_Your assignment_
Transcribe the records below word for word, leaving every picture out.

_Task data_
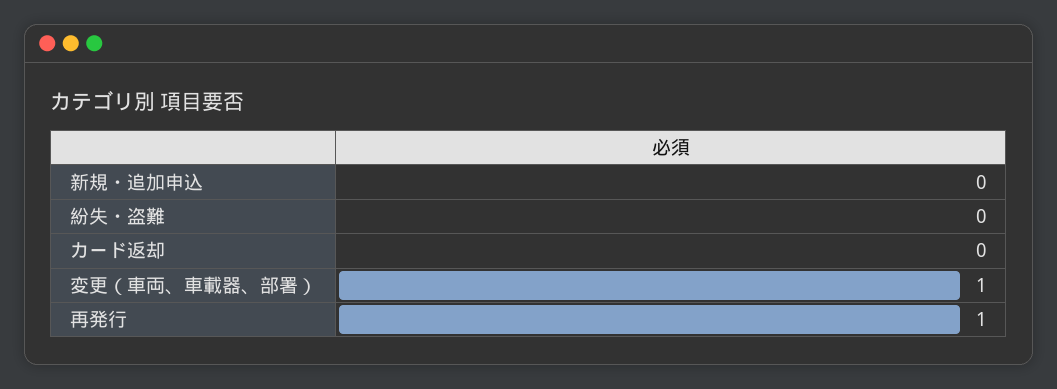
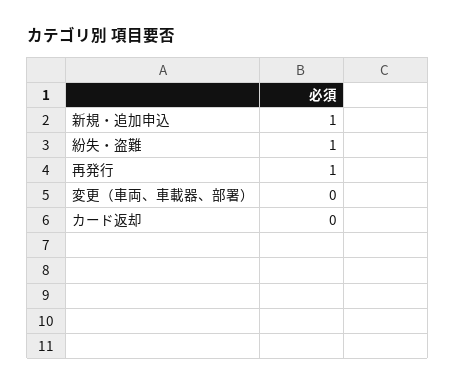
  {
-   "新規・追加申込": 0,
+   "新規・追加申込": 1,
-   "紛失・盗難": 0,
+   "紛失・盗難": 1,
    "カード返却": 0,
-   "変更（車両、車載器、部署）": 1,
+   "変更（車両、車載器、部署）": 0,
    "再発行": 1
  }

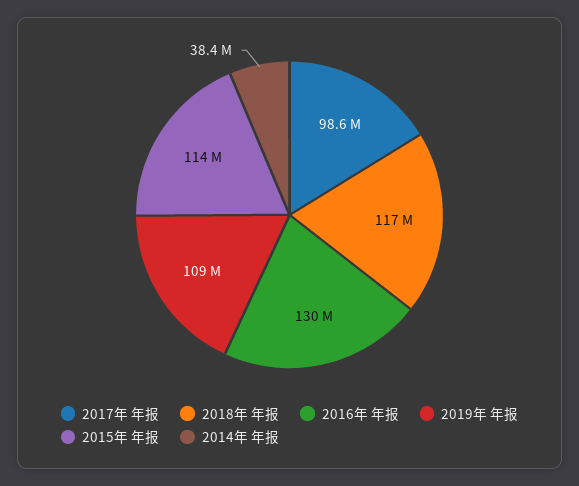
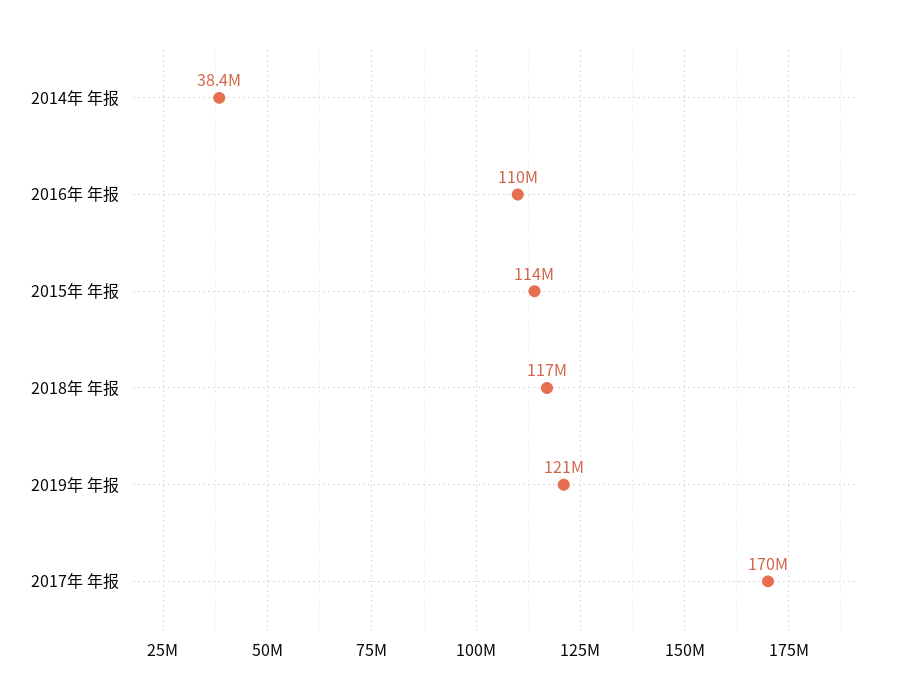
  {
-   "2017年 年报": 98600000,
+   "2017年 年报": 170000000,
    "2018年 年报": 117000000,
-   "2016年 年报": 130000000,
+   "2016年 年报": 110000000,
-   "2019年 年报": 109000000,
+   "2019年 年报": 121000000,
    "2015年 年报": 114000000,
    "2014年 年报": 38400000
  }

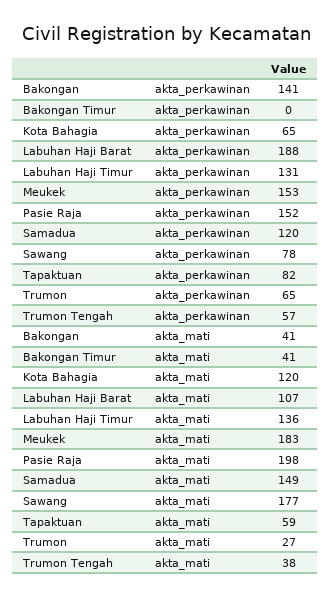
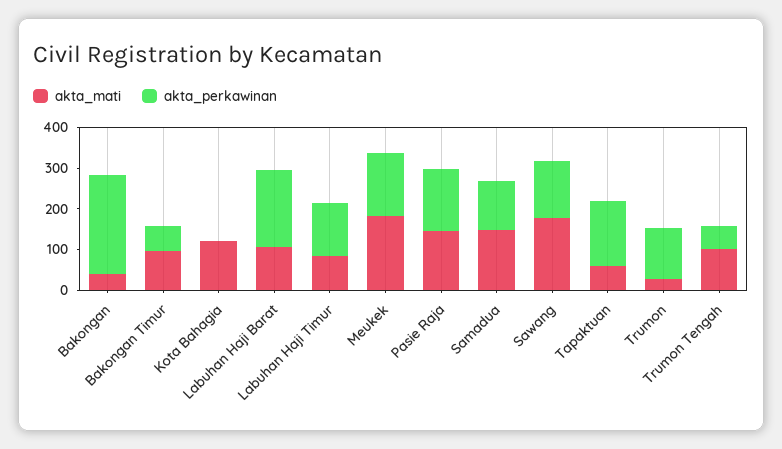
  {
    "akta_perkawinan": {
-     "Bakongan": 141,
+     "Bakongan": 240,
-     "Bakongan Timur": 0,
+     "Bakongan Timur": 60,
-     "Kota Bahagia": 65,
+     "Kota Bahagia": 0,
      "Labuhan Haji Barat": 188,
      "Labuhan Haji Timur": 131,
      "Meukek": 153,
      "Pasie Raja": 152,
      "Samadua": 120,
-     "Sawang": 78,
+     "Sawang": 140,
-     "Tapaktuan": 82,
+     "Tapaktuan": 160,
-     "Trumon": 65,
+     "Trumon": 120,
      "Trumon Tengah": 57
    },
    "akta_mati": {
      "Bakongan": 41,
-     "Bakongan Timur": 41,
+     "Bakongan Timur": 100,
      "Kota Bahagia": 120,
      "Labuhan Haji Barat": 107,
-     "Labuhan Haji Timur": 136,
+     "Labuhan Haji Timur": 80,
      "Meukek": 183,
-     "Pasie Raja": 198,
+     "Pasie Raja": 140,
      "Samadua": 149,
      "Sawang": 177,
      "Tapaktuan": 59,
      "Trumon": 27,
-     "Trumon Tengah": 38
+     "Trumon Tengah": 100
    }
  }

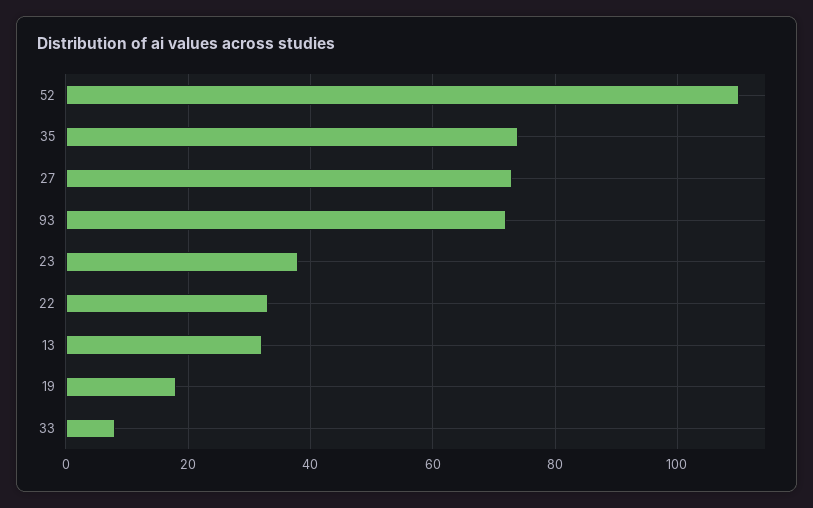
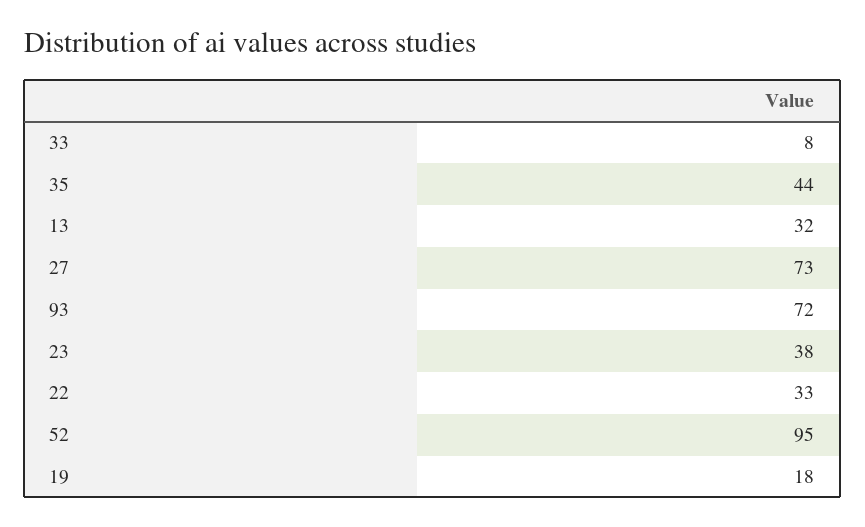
  {
-   "52": 110,
+   "52": 95,
-   "35": 75,
+   "35": 44,
    "27": 73,
    "93": 72,
    "23": 38,
    "22": 33,
    "13": 32,
    "19": 18,
    "33": 8
  }

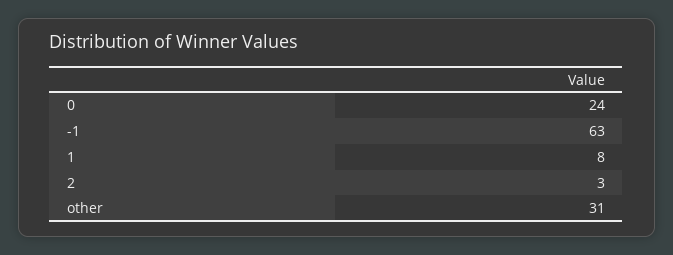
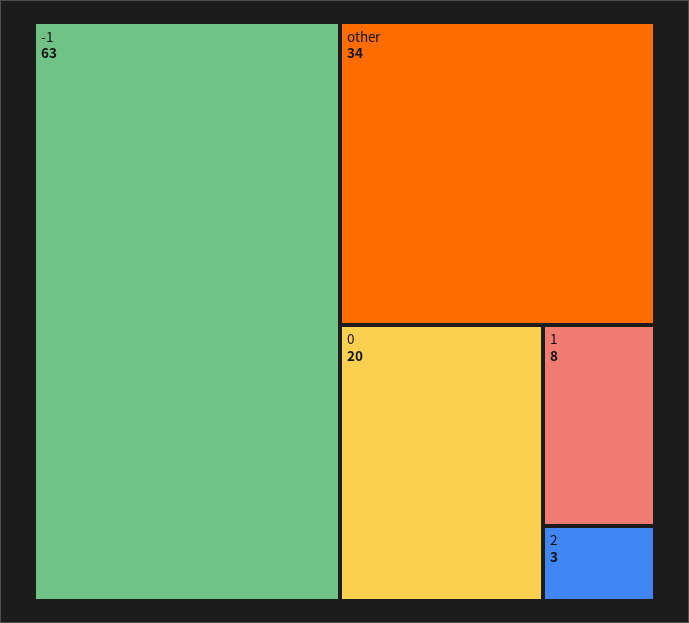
  {
-   "0": 24,
+   "0": 20,
    "-1": 63,
    "1": 8,
    "2": 3,
-   "other": 31
+   "other": 34
  }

_Solution to this problem_
  {
-   "新規・追加申込": 0,
+   "新規・追加申込": 1,
-   "紛失・盗難": 0,
+   "紛失・盗難": 1,
    "カード返却": 0,
-   "変更（車両、車載器、部署）": 1,
+   "変更（車両、車載器、部署）": 0,
    "再発行": 1
  }

  {
-   "2017年 年报": 98600000,
+   "2017年 年报": 170000000,
    "2018年 年报": 117000000,
-   "2016年 年报": 130000000,
+   "2016年 年报": 110000000,
-   "2019年 年报": 109000000,
+   "2019年 年报": 121000000,
    "2015年 年报": 114000000,
    "2014年 年报": 38400000
  }

  {
    "akta_perkawinan": {
-     "Bakongan": 141,
+     "Bakongan": 240,
-     "Bakongan Timur": 0,
+     "Bakongan Timur": 60,
-     "Kota Bahagia": 65,
+     "Kota Bahagia": 0,
      "Labuhan Haji Barat": 188,
      "Labuhan Haji Timur": 131,
      "Meukek": 153,
      "Pasie Raja": 152,
      "Samadua": 120,
-     "Sawang": 78,
+     "Sawang": 140,
-     "Tapaktuan": 82,
+     "Tapaktuan": 160,
-     "Trumon": 65,
+     "Trumon": 120,
      "Trumon Tengah": 57
    },
    "akta_mati": {
      "Bakongan": 41,
-     "Bakongan Timur": 41,
+     "Bakongan Timur": 100,
      "Kota Bahagia": 120,
      "Labuhan Haji Barat": 107,
-     "Labuhan Haji Timur": 136,
+     "Labuhan Haji Timur": 80,
      "Meukek": 183,
-     "Pasie Raja": 198,
+     "Pasie Raja": 140,
      "Samadua": 149,
      "Sawang": 177,
      "Tapaktuan": 59,
      "Trumon": 27,
-     "Trumon Tengah": 38
+     "Trumon Tengah": 100
    }
  }

  {
-   "52": 110,
+   "52": 95,
-   "35": 75,
+   "35": 44,
    "27": 73,
    "93": 72,
    "23": 38,
    "22": 33,
    "13": 32,
    "19": 18,
    "33": 8
  }

  {
-   "0": 24,
+   "0": 20,
    "-1": 63,
    "1": 8,
    "2": 3,
-   "other": 31
+   "other": 34
  }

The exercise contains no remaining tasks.